La scorsa settimana il Ftse Italia Petrolio e Gas Naturale ha riportato un +2,9% rispetto al +3,3% del corrispondente europeo e al +2,3% del Ftse Mib.

Gli eurolistini europei hanno chiuso misti la seduta di venerdì, mentre Wall Street procede in ribasso, con l’attenzione degli investitori rivolta, in particolare, e all’agenda macro. Sull’obbligazionario, lo spread Btp-Bund è sceso in area 173 punti, con il rendimento del decennale italiano al 4,45%.

Tra le Large Cap Saipem ha terminato le contrattazioni a +4,0%, Eni a +3,6% e Tenaris a +3,1%.

Eni UK, ha ricevuto da parte dell’Autorità Britannica l’assegnazione della licenza per lo stoccaggio di anidride carbonica per il giacimento a gas depletato di Hewett, ubicato a circa 20 km al largo di Bacton, nella parte meridionale del Mare del Nord del Regno Unito.
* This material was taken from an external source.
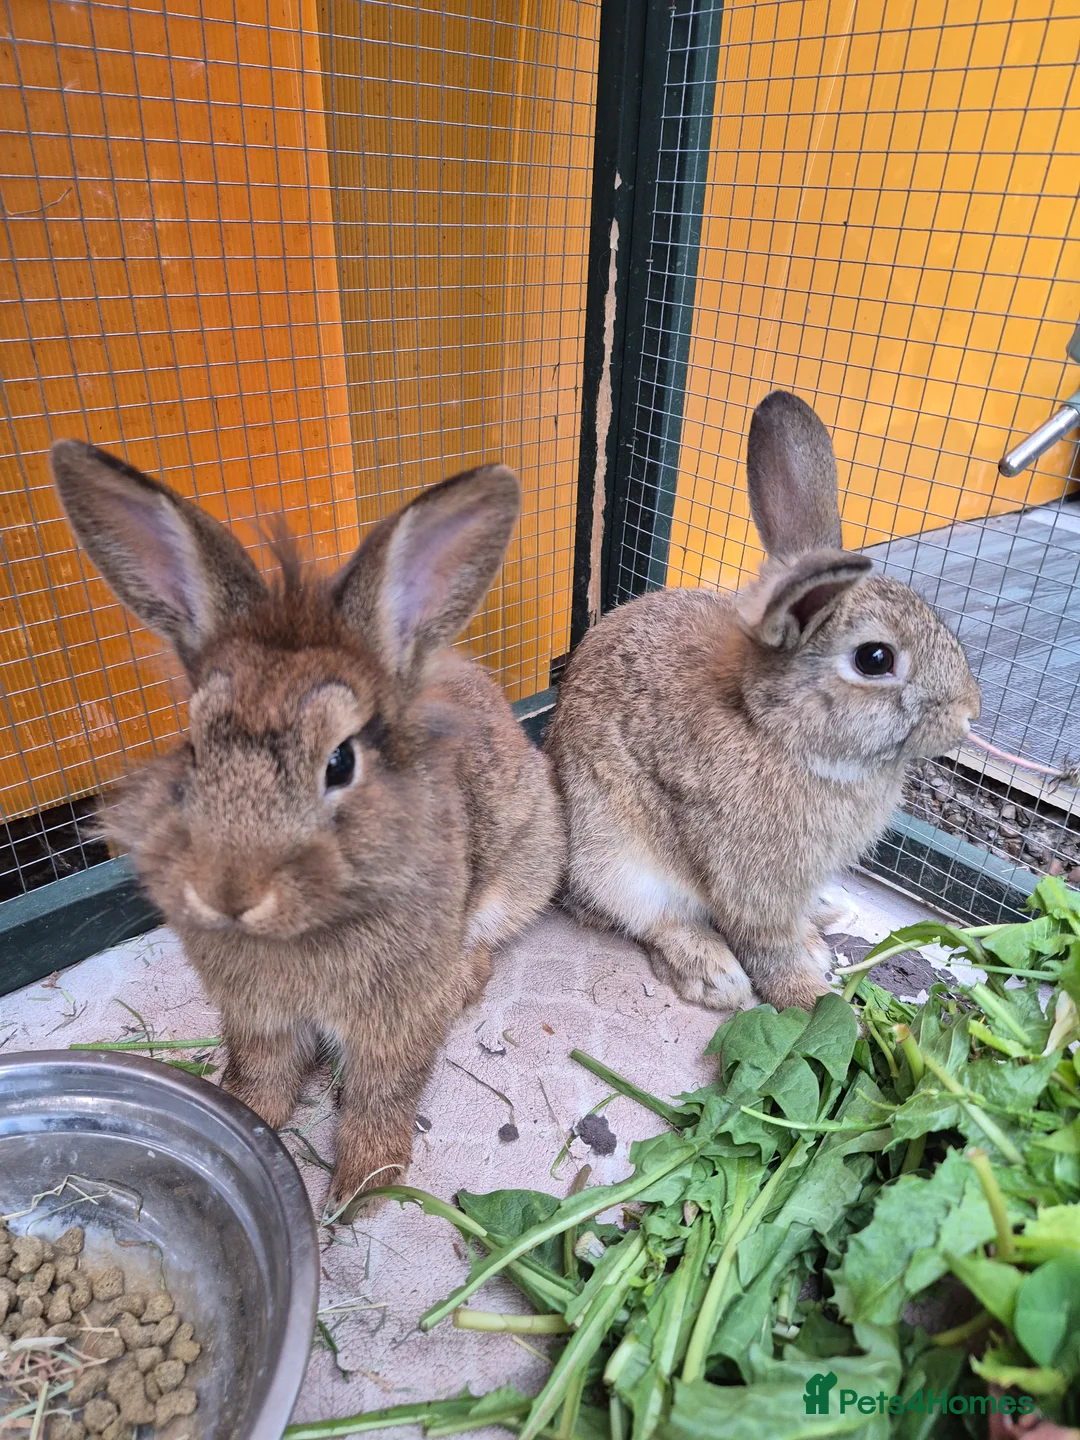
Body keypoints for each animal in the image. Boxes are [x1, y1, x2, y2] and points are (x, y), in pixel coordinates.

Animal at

Eni Sustainable Mobility e LG Chem, il principale produttore di prodotti chimici della Corea del Sud, hanno avviato la valutazione dello sviluppo e gestione di una nuova bioraffineria presso il complesso chimico Daesan di LG Chem, 80 chilometri a sud-ovest di Seul, in Corea del Sud.

Nel periodo compreso tra il 4 e l’8 settembre 2023 Eni ha acquistato 3.336.689 azioni proprie (pari allo 0,1% del capitale sociale), al prezzo medio ponderato di 14,7087 euro per azione, per un controvalore complessivo di 49.078.363,92 euro.

Tra le Mid Cap Maire Tecnimont ha segnato un +3,5% e Saras un +0,2%.

Il Cda di Maire ha approvato l’emissione di un prestito obbligazionario non convertibile Senior Unsecured Sustainability–Linked, a tasso fisso, unrated per un controvalore compreso tra un minimo d  120 milioni e un massimo di 200 milioni.

Infine, tra le Small, D’Amico ha registrato un -2,7% e Gas Plus un -3,5%.